第5章に 非正規滞在者と「外国人の権利」

に書かれていたことです。

 

詳しくはぜひ読んでいただきたいのですが、

一旦、入管に収容されたら、

帰るに帰れない人は今まではどうなっていたか?

最近はどうなっているか?

ということが書いてありました。

 

わたしはそういうことを全く知らなかったので、

とても驚きました。

 

それから、特定技能のビザについても

詳しくは知らなかったので、

とても勉強になりました。

結局は、長く日本に住んで働くということは

すごく狭き門になっているということです。

 

この国は誰のものなのか

筆者は終章でこう書いています。

平成という時代は、外国人が増え、外国人労働者が増え、そして、非正規雇用で働く日本人労働者が増えた時代だった。

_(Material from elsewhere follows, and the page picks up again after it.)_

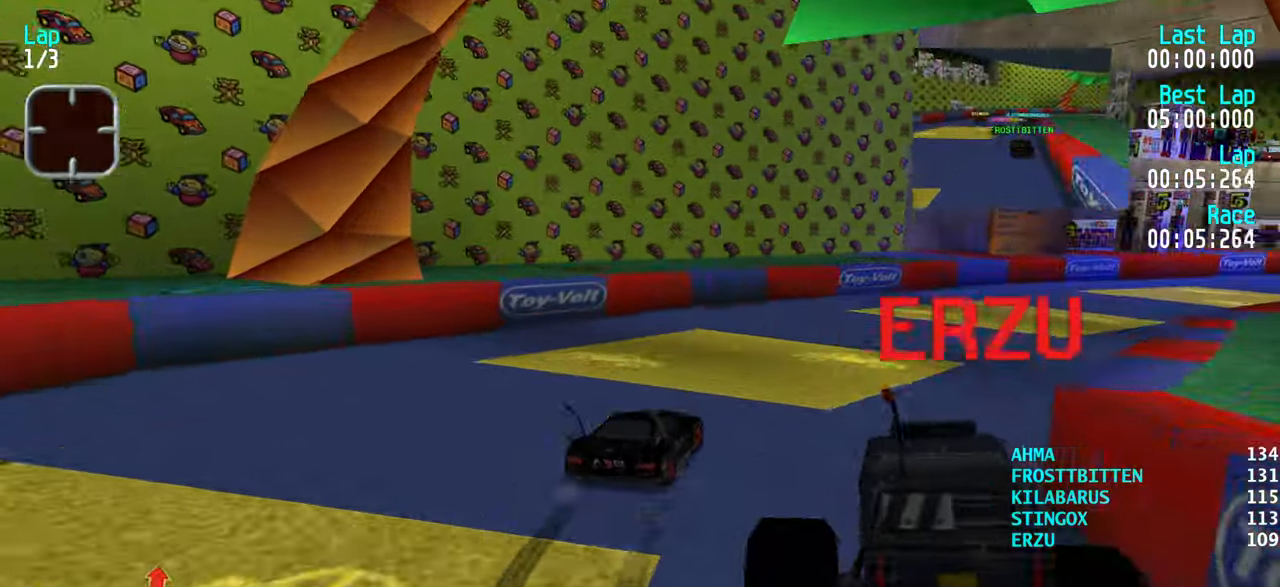
{"keys": ["right", "up"], "events": [[134, "right", "up"], [184, "right", "down"], [334, "right", "up"], [384, "right", "down"]]}
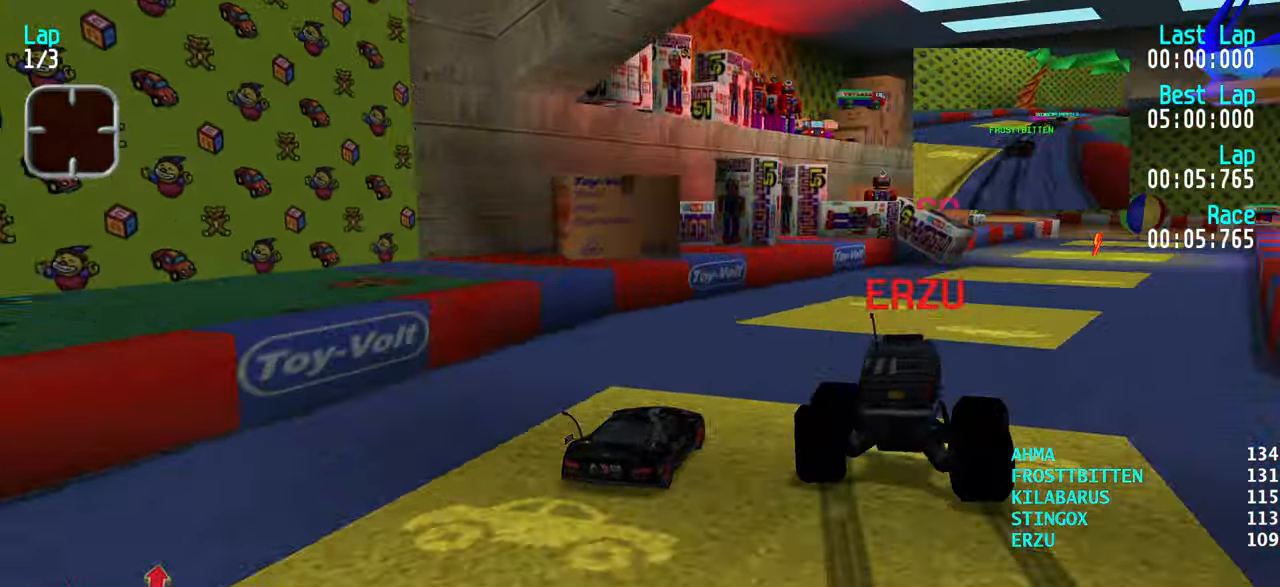
{"keys": ["right", "up"], "events": [[67, "right", "up"], [100, "right", "down"], [217, "right", "up"], [267, "right", "down"], [384, "right", "up"], [434, "right", "down"]]}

偶然だろうか。私にはそれらの変化が同じ動きの異なる現れとして見える。それは集団が引き続き個人の力を利用しながら、同時に個人の生の安定を保障するための負担からは自らを解き放とうとする運動である。

(本の位置No1914)

 

外国人労働者も日本人の非正規雇用も増えました。

ちなみに女性や若者は非正規雇用の割合が多いです。

 

そして、外国人と女性と若者は、

やはり国に冷遇されているという点で、

共通しているのではないかと思いました。

 

国や経営者は働く人の人生に責任を取らずに

働いてほしいときに、働かせて、

いらなくなったら、

どこかに行ってほしいと思っているのでしょう。

 

では優遇されているのは誰か?

多分おっさんでしょうね。

(あ、このおっさんは必ずしも年配の男性とは限りません)

 

日本はおっさんの

おっさんによる

おっさんのための国なのかもしれません。

 

じゃあ、私たちは一体何ができるのか?

真剣に考えなければならないと思います。